Il est quatre heures du matin. Le parking souterrain est froid, humide. L’odeur de béton et d’huile imprègne l’air. Franck me tient par la taille, mon manteau ouvert sur cette robe en spirale qui cache à peine mon corps nu dessous. Mes cuisses collent encore de la soirée au club, de tous ces doigts inconnus qui m’ont explorée. Soudain, il s’arrête. ‘Regarde là-bas.’ Dans le recoin sombre, entre l’ascenseur et le local technique, un homme assis contre le mur. Barbe hirsute, vêtements usés. Un SDF. Ses yeux brillent dans l’ombre.
Je décide sur l’instant. Pas de nom, pas d’histoire. Juste le sexe brut. Anonyme totale pour lui. Mon cœur bat fort. La soirée m’a chauffée à blanc : exhibitions, caresses forcées, doigters sur la piste. Besoin d’exploser. Franck murmure : ‘Montre-lui ta tenue.’ J’avance, ombre m’enveloppe. L’homme lève la tête, méfiant. ‘Besoin de compagnie ?’ Ma voix rauque. Il hésite. ‘Pas de pitié, juste du plaisir.’ Je m’approche plus près. Le choix de l’ombre : pas de lumière, pas de traces. Juste nos souffles courts.
L’Approche dans l’Ombre du Parking
Il se redresse lentement. ‘T’es sérieuse ?’ Je hoche la tête, ouvre grand mon manteau. Nue sous la soie spirale. Mes seins tendus, tétons durs comme des pointes. Il grogne, mains sur mes fesses. Peau rugueuse contre ma douceur. ‘Putain, des fesses de salope.’ Franck rit doucement derrière. ‘Goûte ses seins.’ L’homme bascule en arrière, aspire un téton. Sa bouche chaude, langue râpeuse. Mon souffle s’accélère. ‘Humm, durs déjà. T’aimes te faire tripoter par un clodo, hein ?’
Je déclipse la boucle à la poitrine. La robe s’ouvre. Seins libres. Il les dévore, mordille. Mes jambes tremblent. ‘Montre ta bite.’ Il baisse pantalon et slip. Queue longue, grosse, gland violacé. Dégonflée mais raide vite. ‘Goûte ma banane.’ Je m’accroupis. Odeur musquée. Peau chaude sous mes doigts. Je lèche le gland, salive qui coule. Bouche autour, j’avale tout. Ses mains sur ma tête, va-et-vient. ‘Suce, salope. Profond.’ Glotte qui se contracte, bourses contre mon menton. Gémissements rauques. Ma chatte palpite, trempée.

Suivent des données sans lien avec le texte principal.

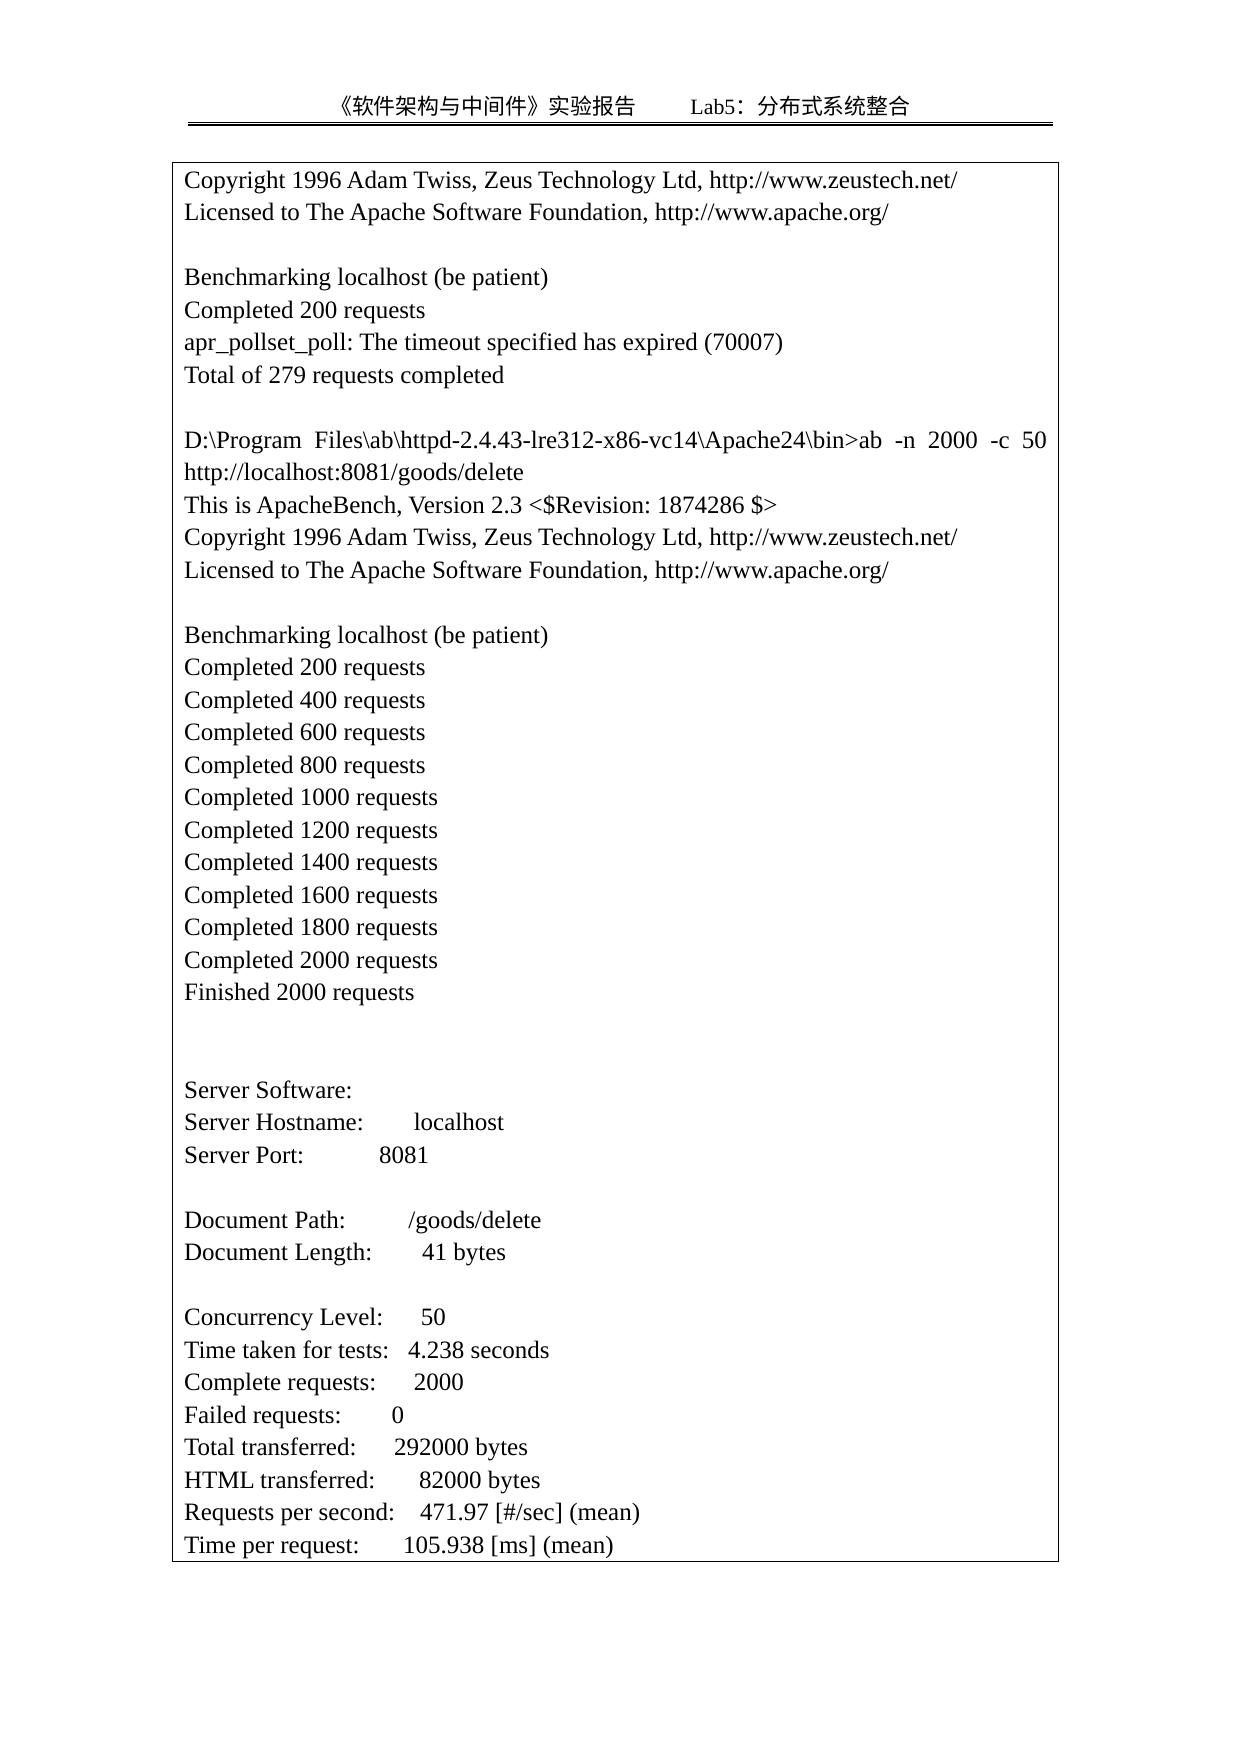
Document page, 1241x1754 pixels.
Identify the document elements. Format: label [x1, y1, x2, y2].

table_cell [173, 163, 1058, 1561]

L’Explosion de Plaisir Sauvage
Franck tend une capote. ‘Mets-la.’ Je déroule sur sa tige dure, doigts glissants. Il caresse ma raie, trou du cul, puis fente. Deux doigts dedans. Chaud, mouillé. Je gémis sur sa queue. Il me relève. ‘J’vais pas tenir.’ Défais l’attache hanche. Robe glisse. Nue totale. Il me plaque au mur, poignets au-dessus. Mains sur seins, pincements. Queue entre cuisses. Écarte-les. Gland sur fente, glisse dedans. Plein, long. ‘Putain, ta chatte serre.’ Coups de reins violents. Peau claque. Souffle court, sueur. Je cambre, reins offerts. ‘Baise-moi fort.’
Franck sort sa bite. Dans ma bouche. Double pénétration. Queue du SDF tape au fond, lèvres intimes étirées. Bouche pleine de Franck, sperme qui monte. L’homme accélère. ‘J’joui !’ Se plaque, contractions. Jet chaud dans capote. Mon orgasme explose, jus coule cuisses. Tremblements. Franck jouit gorge. Avaler, lécher. Goût salé. Il se retire, capote pleine.
Remets robe vite, manteau. Pas un mot de plus. ‘Merci, l’inconnue.’ Sourire. On repart. Ascenseur. Franck m’embrasse. Dehors, nuit avale tout. Anonyme redevenue étrangère. Pas de traces, pas de futur. Juste l’instant gravé dans ma chair.